Adversarial machine learning concerns the situations where learners face attacks from active adversaries. In particular, the underlying distribution of the data is vulnerable to significant changes made by the adversary. We consider the case of test-time attacks, where such changes to the data occur in response to trained prediction models. Under these attacks, the accuracy of the prediction model at time of implementation is susceptible to significant decreases in accuracy. Such scenarios arise in applications such as spam email filtering, malware detection and fake-image generation. We model these interactions between the learner and the adversary as a game. While many game theoretic models exist, some of these assume that the players act simultaneously. However, in the case of adversarial learning, a perhaps more appropriate assumption is that players can observe their opponent's actions before making their own. For example, spam email senders might probe an email filter by sending test emails before deploying their final products. As such, we model the interaction between the learner and adversary as a Stackelberg game, with the learner taking the role of the leader. The adversary, modelled as a data generator, takes the role of the follower, constructing their generator in response to the learner's prediction function. The game is formulated as a pessimistic bilevel model to realistically capture the antagonistic nature of adversarial learning scenarios. While existing pessimistic models rely on assumptions about the uniqueness of the lower-level solution, we will present our model and solution method which do not make such assumptions.

315:00 — A Banach-space view of neural network training

In this talk, we consider the problem of training neural networks with common regularization schemes such as weight decay (which corresponds to the standard Tikhonov regularization). In the case of shallow neural networks, it turns out that this non-convex optimization problem can be lifted to a convex optimization problem posed over a particular Banach space. Our main result is a theorem that states that every solution to the non-convex neural network training problem is a solution to the optimization problem posed over this Banach space.
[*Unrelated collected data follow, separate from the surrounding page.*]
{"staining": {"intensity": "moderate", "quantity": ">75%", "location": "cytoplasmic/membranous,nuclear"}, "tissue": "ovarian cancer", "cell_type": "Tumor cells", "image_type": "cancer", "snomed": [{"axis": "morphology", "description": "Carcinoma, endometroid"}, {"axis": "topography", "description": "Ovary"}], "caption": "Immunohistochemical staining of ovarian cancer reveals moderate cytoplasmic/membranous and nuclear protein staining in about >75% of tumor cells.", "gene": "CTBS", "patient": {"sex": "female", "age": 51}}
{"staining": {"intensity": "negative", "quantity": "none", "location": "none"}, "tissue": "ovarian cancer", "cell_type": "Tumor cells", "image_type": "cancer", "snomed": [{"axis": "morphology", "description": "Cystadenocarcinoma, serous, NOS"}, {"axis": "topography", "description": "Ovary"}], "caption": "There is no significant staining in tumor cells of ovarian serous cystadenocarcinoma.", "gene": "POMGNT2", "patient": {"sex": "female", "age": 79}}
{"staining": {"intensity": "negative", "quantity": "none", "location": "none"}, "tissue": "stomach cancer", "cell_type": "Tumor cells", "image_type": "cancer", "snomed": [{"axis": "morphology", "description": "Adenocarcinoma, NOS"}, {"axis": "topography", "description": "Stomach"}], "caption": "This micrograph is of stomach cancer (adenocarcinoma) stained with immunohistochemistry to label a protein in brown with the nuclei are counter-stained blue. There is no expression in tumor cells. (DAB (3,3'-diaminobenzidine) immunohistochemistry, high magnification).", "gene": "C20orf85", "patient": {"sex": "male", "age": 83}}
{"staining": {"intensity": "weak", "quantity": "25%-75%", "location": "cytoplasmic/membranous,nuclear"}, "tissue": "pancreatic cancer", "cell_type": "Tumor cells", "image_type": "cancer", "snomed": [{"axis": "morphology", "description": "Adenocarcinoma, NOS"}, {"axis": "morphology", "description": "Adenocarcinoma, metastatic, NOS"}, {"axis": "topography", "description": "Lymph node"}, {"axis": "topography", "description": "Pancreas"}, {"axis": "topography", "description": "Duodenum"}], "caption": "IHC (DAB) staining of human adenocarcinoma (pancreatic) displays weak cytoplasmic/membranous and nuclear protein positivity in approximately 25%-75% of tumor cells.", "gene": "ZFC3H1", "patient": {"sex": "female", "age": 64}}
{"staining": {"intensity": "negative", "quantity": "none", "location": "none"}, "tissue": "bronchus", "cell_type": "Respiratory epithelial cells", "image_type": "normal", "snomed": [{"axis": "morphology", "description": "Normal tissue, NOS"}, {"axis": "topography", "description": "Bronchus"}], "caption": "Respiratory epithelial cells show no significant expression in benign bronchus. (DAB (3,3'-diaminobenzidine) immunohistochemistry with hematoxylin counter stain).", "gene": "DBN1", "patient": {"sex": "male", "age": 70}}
In particular, the solution set to the Banach-space problem is nonempty, convex, and weak* compact and its extreme points are finite-width neural networks whose widths are bounded by the number of data in the original training objective. This Banach space does not coincide with classical function spaces studied in analysis as it is defined via a measure of smoothness in the domain of the Radon transform of the underlying functions. We will discuss several implications of this correspondence between neural network training problems and Banach-space optimization problems towards the understanding of the impressive performance seen by neural networks. These results could also motivate the design of new optimization algorithms for training neural networks. If time permits, we will discuss extensions of these results to other architectures.